When the final results showed incumbent Republican Congresswoman Jaime Herrera Beutler narrowly coming in third place in the Top Two election behind Trump-endorsed Republican challenger Joe Kent, it may have marked the end of an era for WA-03. At the very least, it was a notable point in the district’s continual shift towards being a less unique, more nationalized district, the same direction that so many districts across the country have shifted.
The historic uniqueness of WA-03 is rooted in the fact that both parties have a large amalgamation of different coalitions in the district.
The district covers areas that have long been Republican, like Lewis County. It stretches out to the coast, containing Pacific County and voters who are reliant on the fishing and oyster industries. It includes many ancestrally Democratic rural voters that now often vote Republican and, when they voted blue, tended to be more conservative than urban and suburban Democrats.
The district extends to central Washington, going as far east as Klickitat County in the previous district lines, though it now only extends as far east as Skamania County. WA-03 is anchored in and by Clark County, which normally encompasses over sixty percent of the district’s voters.
Clark County includes many Vancouver voters that more and more vote like residents of other big city suburbs, but the county also has more conservative exurban voters in its outer parts, in towns such as Battle Ground. There are towns historically reliant on the timber industry throughout the district. The district is mostly white, but does have significant numbers of Asian and Latino voters.
WA-03 is also notable for its tax sensitivity, because many towns in the district are particularly reliant on small businesses and because many voters move to the area to take advantage of Washington’s lack of income tax and Oregon’s lack of sales tax.
Before Herrera Beutler represented Southwest Washington in Congress, WA-03 was held by Democrat Brian Baird, who — like Herrera Beutler — was known for his willingness to break ranks in Congress. He spoke out against Democratic House Speaker Nancy Pelosi and was critical of the Obama-Biden administration’s fiscal agenda.
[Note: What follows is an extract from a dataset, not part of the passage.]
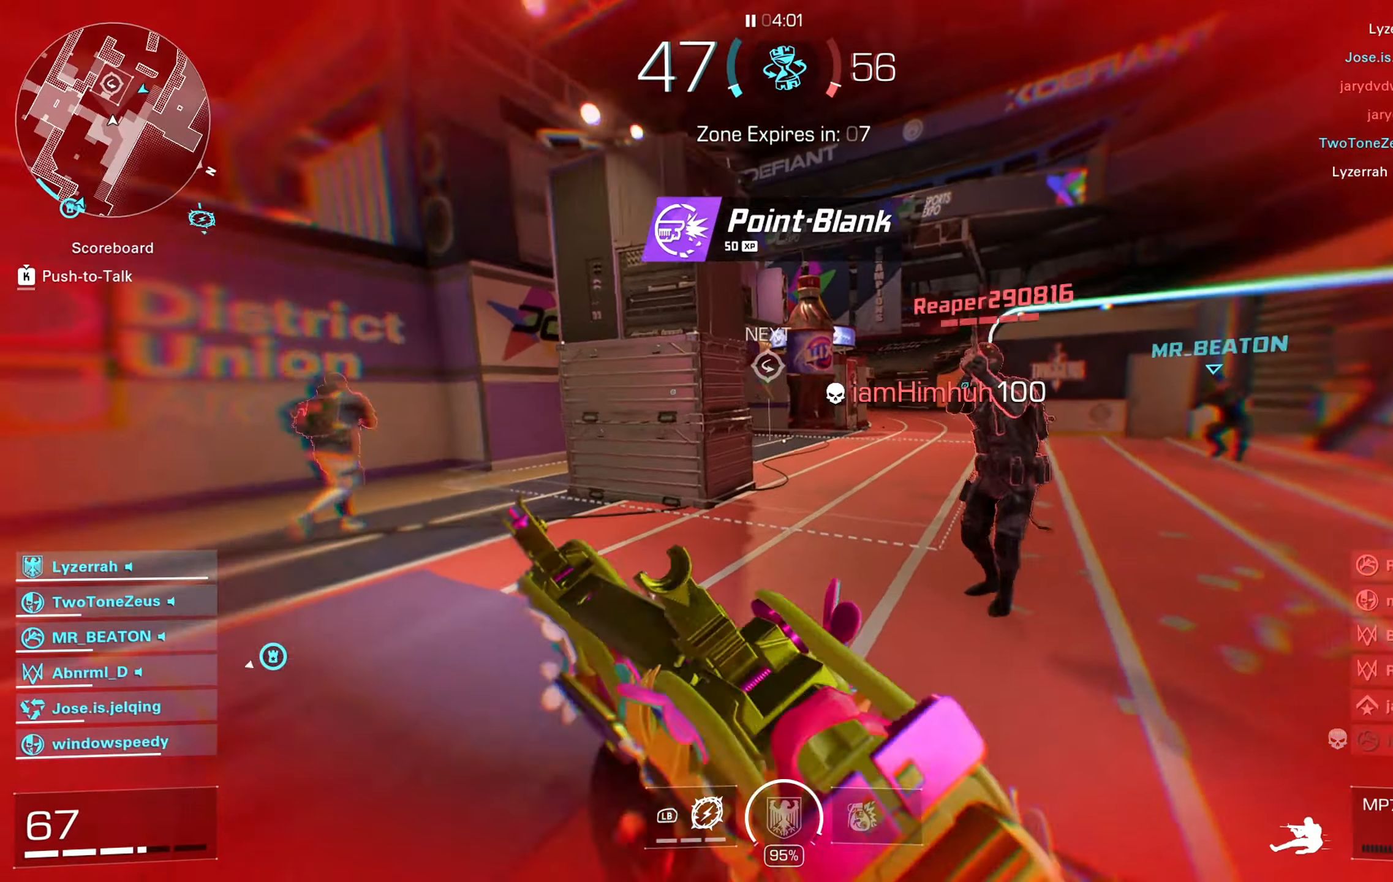
{"buttons": ["L2", "R2"], "left_stick": "down-left", "right_stick": "down-right", "events": [[67, "B", "up"], [100, "R2", "down"], [133, "left_stick", "left"], [133, "right_stick", "center"], [200, "A", "down"], [233, "left_stick", "down-left"], [283, "L2", "down"], [283, "right_stick", "down-right"], [317, "A", "up"]]}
Like Herrera Beutler, he alienated members of both his own party and of the other party, only to win reelection comfortably.
Baird won his last election in 2008 by a colossal twenty-eight-point margin in what was a great night for Democrats. Obama-Biden won WA-03 in that same election as well, but trailed Baird’s margin by around twenty points.
Herrera Beutler was first elected to Congress in 2010 in an election that saw Democrats lose dozens of seats across the country.
Powered by a coalition of voters that would be unimaginable today, she beat Denny Heck by six points, with an eleven-point margin in Clark County and a thirty-four-point romping in Lewis County to more than offset Heck’s large victories in Pacific County and in the more progressive Olympia-Lacy-Tumwater area. The Congresswoman was elected on a message of lowering taxes for businesses and residents, lowering the national debt and opposing healthcare reform. This reputation would stick with her in Congress for years to come.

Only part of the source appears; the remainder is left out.